USP: ECA recupera a história do teatro paulista pelos arquivos da censura

Escola de Comunicações e Artes está montando um banco de dados com informações extraídas do arquivo

seg, 10/11/2003 - 10h00 | Do Portal do Governo

Desde o início de 2002, uma equipe da Escola de Comunicações e Artes (ECA) da USP está montando um banco de dados com informações extraídas do arquivo da censura paulista sobre peças de teatro, que entraram no processo de liberação entre os anos de 1939 e 1970.

O material produzido terá os títulos e resumos de todas as peças, informações sobre o gênero a que cada uma pertence, nomes de autores, diretores, atores, músicos e outras pessoas envolvidas na produção. Além disso, os locais e datas de exibição, datas dos processos, nomes dos censores, dos órgãos oficiais, comentários e resultados da censura e outras considerações acerca de cada caso.
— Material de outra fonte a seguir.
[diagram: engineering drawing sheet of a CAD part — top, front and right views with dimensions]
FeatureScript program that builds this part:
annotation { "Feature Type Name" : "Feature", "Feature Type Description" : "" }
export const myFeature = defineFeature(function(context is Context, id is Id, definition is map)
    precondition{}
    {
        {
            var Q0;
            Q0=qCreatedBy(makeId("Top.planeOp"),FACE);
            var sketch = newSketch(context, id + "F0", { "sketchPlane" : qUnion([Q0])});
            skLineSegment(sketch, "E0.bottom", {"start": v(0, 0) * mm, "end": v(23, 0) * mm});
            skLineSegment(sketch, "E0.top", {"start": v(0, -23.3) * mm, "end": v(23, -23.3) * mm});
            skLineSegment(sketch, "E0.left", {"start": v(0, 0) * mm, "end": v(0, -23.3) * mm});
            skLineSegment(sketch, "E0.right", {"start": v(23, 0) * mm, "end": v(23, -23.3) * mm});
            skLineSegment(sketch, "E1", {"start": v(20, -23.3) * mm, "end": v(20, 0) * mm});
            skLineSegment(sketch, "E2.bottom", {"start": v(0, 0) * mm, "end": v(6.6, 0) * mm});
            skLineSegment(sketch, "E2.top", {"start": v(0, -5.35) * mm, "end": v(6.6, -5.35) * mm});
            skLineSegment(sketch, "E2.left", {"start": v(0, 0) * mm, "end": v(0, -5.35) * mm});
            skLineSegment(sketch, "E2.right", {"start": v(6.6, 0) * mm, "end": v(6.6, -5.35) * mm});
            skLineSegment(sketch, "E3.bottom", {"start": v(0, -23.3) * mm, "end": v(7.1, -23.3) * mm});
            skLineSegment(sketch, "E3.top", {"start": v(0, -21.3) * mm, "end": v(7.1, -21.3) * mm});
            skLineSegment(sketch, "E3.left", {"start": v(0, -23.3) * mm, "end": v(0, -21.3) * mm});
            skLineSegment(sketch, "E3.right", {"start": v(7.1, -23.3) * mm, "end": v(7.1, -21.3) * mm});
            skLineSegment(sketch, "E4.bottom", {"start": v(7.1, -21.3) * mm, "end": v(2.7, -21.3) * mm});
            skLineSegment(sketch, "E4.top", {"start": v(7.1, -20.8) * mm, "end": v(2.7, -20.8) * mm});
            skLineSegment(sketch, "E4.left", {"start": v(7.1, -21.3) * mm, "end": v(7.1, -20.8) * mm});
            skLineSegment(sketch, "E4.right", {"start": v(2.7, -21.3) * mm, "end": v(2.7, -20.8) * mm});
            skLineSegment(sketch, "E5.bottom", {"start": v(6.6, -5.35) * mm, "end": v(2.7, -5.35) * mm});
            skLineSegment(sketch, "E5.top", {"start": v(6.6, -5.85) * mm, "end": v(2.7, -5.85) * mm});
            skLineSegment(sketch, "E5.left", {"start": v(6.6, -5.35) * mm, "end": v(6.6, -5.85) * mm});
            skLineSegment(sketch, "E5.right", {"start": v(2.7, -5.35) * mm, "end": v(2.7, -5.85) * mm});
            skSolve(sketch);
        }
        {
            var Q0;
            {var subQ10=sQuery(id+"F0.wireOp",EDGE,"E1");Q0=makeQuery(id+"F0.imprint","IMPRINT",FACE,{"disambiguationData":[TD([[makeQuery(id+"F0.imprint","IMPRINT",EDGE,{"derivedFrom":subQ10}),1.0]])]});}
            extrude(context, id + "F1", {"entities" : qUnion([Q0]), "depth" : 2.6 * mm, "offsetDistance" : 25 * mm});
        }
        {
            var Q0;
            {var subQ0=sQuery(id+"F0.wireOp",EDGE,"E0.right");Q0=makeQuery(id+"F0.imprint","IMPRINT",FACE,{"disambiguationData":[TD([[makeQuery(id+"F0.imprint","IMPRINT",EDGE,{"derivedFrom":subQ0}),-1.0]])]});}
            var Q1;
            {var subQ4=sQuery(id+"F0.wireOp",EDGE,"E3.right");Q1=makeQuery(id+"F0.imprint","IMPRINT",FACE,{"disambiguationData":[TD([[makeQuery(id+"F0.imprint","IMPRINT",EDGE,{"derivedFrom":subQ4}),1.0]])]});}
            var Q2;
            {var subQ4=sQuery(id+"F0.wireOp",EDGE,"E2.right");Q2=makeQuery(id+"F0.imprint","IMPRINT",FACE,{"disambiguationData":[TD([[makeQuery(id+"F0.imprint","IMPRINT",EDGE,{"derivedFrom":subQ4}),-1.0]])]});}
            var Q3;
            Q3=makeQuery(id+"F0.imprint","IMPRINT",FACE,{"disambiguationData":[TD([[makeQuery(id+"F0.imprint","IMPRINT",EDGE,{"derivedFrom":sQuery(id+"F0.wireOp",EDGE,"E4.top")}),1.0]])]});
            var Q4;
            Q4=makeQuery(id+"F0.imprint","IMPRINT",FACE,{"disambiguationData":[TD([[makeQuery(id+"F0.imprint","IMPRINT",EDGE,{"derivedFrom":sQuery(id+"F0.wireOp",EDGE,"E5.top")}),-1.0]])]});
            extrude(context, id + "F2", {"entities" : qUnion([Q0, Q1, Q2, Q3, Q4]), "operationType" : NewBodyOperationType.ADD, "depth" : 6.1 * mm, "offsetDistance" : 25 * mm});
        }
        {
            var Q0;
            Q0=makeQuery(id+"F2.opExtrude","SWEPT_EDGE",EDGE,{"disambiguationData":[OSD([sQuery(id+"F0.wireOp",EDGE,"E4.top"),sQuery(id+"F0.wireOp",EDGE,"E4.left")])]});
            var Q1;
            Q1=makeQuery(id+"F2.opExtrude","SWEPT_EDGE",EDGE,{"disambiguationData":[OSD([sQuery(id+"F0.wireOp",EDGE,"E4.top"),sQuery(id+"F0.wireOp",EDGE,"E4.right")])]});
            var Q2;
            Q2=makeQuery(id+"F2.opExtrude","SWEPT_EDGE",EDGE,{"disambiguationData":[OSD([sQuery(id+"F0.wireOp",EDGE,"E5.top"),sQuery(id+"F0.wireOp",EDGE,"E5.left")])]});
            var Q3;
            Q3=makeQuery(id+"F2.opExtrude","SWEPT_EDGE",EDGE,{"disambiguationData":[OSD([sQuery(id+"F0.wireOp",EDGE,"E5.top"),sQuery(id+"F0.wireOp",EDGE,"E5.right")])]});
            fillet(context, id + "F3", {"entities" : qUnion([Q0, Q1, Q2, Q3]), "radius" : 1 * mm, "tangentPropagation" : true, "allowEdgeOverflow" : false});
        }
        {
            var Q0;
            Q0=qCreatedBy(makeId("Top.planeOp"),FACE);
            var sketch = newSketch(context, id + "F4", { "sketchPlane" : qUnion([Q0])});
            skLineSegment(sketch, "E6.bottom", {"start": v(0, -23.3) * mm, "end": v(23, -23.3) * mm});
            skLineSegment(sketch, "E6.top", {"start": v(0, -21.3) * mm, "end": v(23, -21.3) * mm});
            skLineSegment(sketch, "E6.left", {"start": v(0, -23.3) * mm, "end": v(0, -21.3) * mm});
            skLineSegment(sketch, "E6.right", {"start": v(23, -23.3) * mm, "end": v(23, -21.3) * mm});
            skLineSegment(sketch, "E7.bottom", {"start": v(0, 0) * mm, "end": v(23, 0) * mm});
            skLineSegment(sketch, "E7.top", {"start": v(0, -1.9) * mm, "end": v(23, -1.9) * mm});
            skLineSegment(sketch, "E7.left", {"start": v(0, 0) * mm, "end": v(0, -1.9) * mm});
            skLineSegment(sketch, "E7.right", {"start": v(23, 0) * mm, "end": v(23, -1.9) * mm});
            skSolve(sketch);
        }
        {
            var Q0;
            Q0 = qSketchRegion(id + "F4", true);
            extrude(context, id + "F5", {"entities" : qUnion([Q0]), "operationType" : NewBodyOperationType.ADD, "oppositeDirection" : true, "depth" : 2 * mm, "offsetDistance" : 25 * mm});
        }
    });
Os 6 mil processos do arquivo são compostos pelas peças – algumas delas inéditas de artistas como o Palhaço Piolin e Manuel da Nóbrega –, informações sobre as montagens, as autorizações dadas pela Sociedade Brasileira de Autores Teatrais (SBAT) e documentos adicionados por exigência de vários órgãos de censura, estaduais e federais, que atuaram no Estado durante os governos do período.

‘O controle era amplo e irrestrito. Desde as escolas e clubes que quisessem encenar uma peça de final de ano até as grandes companhias internacionais tinham de se submeter. Então temos todo o teatro desse tempo documentado aqui’, comenta a professora Maria Cristina Castilho Costa, coordenadora do projeto.

Não existem registros sobre a ida dos processos para a ECA. ‘Ex-alunos do professor Miroel Silveira contam que ele guardava o arquivo como um segredo. Quando acabou a censura, por volta de 1985, ele soube que o material seria queimado, foi ao DDP e trouxe tudo para a ECA. No entanto, ninguém tem certeza de como isso aconteceu’, conta Cristina.

Escritor e crítico teatral, Miroel Silveira foi professor do Departamento de Artes Cênicas da ECA e morreu em 1988. Depois de catalogados e digitalizados, os processos deverão ser entregues ao Arquivo do Estado.

‘Bois de piranha’

A pesquisa de Cristina Costa sobre o arquivo diz respeito ao processo da censura: ‘O que acontecia era uma longa negociação, que começava quando o empresário pedia a liberação da peça, que ia para um censor e voltava. Depois o censor assistia a um ensaio, para avaliar gestos e roupas. Apresentado o espetáculo, o público também podia pedir a censura, que às vezes passava a instâncias superiores.’

Na opinião da pesquisadora, o processo era possivelmente um ritual invariável. ‘Às vezes uma peça de duzentas páginas tinha duas palavras riscadas, que o autor já sabia que eram proibidas. É possível que essas palavras fossem colocadas para serem cortadas, como “bois de piranha’, no lugar de outras”, relata Cristina.

Além da censura, a pesquisadora aponta outros temas que podem ser abordados pelo arquivo, como expressões de época, o papel das mulheres, a relação do teatro com o cinema, televisão e rádio e, ainda, os grupos estrangeiros (alemães, lituanos, italianos, espanhóis), que faziam teatro amador para preservar suas línguas e culturas.